━━━━━ Input material ━━━━━

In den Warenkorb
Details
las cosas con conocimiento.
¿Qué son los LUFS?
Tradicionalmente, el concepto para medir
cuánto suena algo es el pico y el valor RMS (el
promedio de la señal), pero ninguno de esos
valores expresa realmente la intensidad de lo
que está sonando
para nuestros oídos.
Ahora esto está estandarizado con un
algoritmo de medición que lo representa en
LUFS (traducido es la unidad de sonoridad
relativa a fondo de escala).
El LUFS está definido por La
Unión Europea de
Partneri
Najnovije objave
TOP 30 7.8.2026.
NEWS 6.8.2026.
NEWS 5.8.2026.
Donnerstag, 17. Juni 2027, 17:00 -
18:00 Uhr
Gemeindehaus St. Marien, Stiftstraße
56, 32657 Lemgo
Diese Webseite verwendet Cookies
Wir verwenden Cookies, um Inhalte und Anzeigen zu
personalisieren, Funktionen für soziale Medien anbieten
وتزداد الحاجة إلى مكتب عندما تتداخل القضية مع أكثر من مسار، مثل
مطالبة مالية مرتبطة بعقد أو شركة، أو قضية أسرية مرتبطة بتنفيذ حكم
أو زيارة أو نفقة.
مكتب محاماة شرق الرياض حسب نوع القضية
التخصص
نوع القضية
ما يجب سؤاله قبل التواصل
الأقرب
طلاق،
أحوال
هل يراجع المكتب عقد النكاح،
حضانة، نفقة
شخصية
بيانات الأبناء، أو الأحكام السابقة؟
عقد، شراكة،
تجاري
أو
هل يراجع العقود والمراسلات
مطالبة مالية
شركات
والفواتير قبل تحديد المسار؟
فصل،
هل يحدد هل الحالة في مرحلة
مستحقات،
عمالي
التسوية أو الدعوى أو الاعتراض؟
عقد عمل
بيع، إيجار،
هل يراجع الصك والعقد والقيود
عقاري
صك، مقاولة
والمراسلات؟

━━━━━

Retype every line of the records above, keeping each character, line break, and language as it appears.

In den Warenkorb
Details
las cosas con conocimiento.
¿Qué son los LUFS?
Tradicionalmente, el concepto para medir
cuánto suena algo es el pico y el valor RMS (el
promedio de la señal), pero ninguno de esos
valores expresa realmente la intensidad de lo
que está sonando
para nuestros oídos.
Ahora esto está estandarizado con un
algoritmo de medición que lo representa en
LUFS (traducido es la unidad de sonoridad
relativa a fondo de escala).
El LUFS está definido por La
Unión Europea de
Partneri
Najnovije objave
TOP 30 7.8.2026.
NEWS 6.8.2026.
NEWS 5.8.2026.
Donnerstag, 17. Juni 2027, 17:00 -
18:00 Uhr
Gemeindehaus St. Marien, Stiftstraße
56, 32657 Lemgo
Diese Webseite verwendet Cookies
Wir verwenden Cookies, um Inhalte und Anzeigen zu
personalisieren, Funktionen für soziale Medien anbieten
وتزداد الحاجة إلى مكتب عندما تتداخل القضية مع أكثر من مسار، مثل
مطالبة مالية مرتبطة بعقد أو شركة، أو قضية أسرية مرتبطة بتنفيذ حكم
أو زيارة أو نفقة.
مكتب محاماة شرق الرياض حسب نوع القضية
التخصص
نوع القضية
ما يجب سؤاله قبل التواصل
الأقرب
طلاق،
أحوال
هل يراجع المكتب عقد النكاح،
حضانة، نفقة
شخصية
بيانات الأبناء، أو الأحكام السابقة؟
عقد، شراكة،
تجاري
أو
هل يراجع العقود والمراسلات
مطالبة مالية
شركات
والفواتير قبل تحديد المسار؟
فصل،
هل يحدد هل الحالة في مرحلة
مستحقات،
عمالي
التسوية أو الدعوى أو الاعتراض؟
عقد عمل
بيع، إيجار،
هل يراجع الصك والعقد والقيود
عقاري
صك، مقاولة
والمراسلات؟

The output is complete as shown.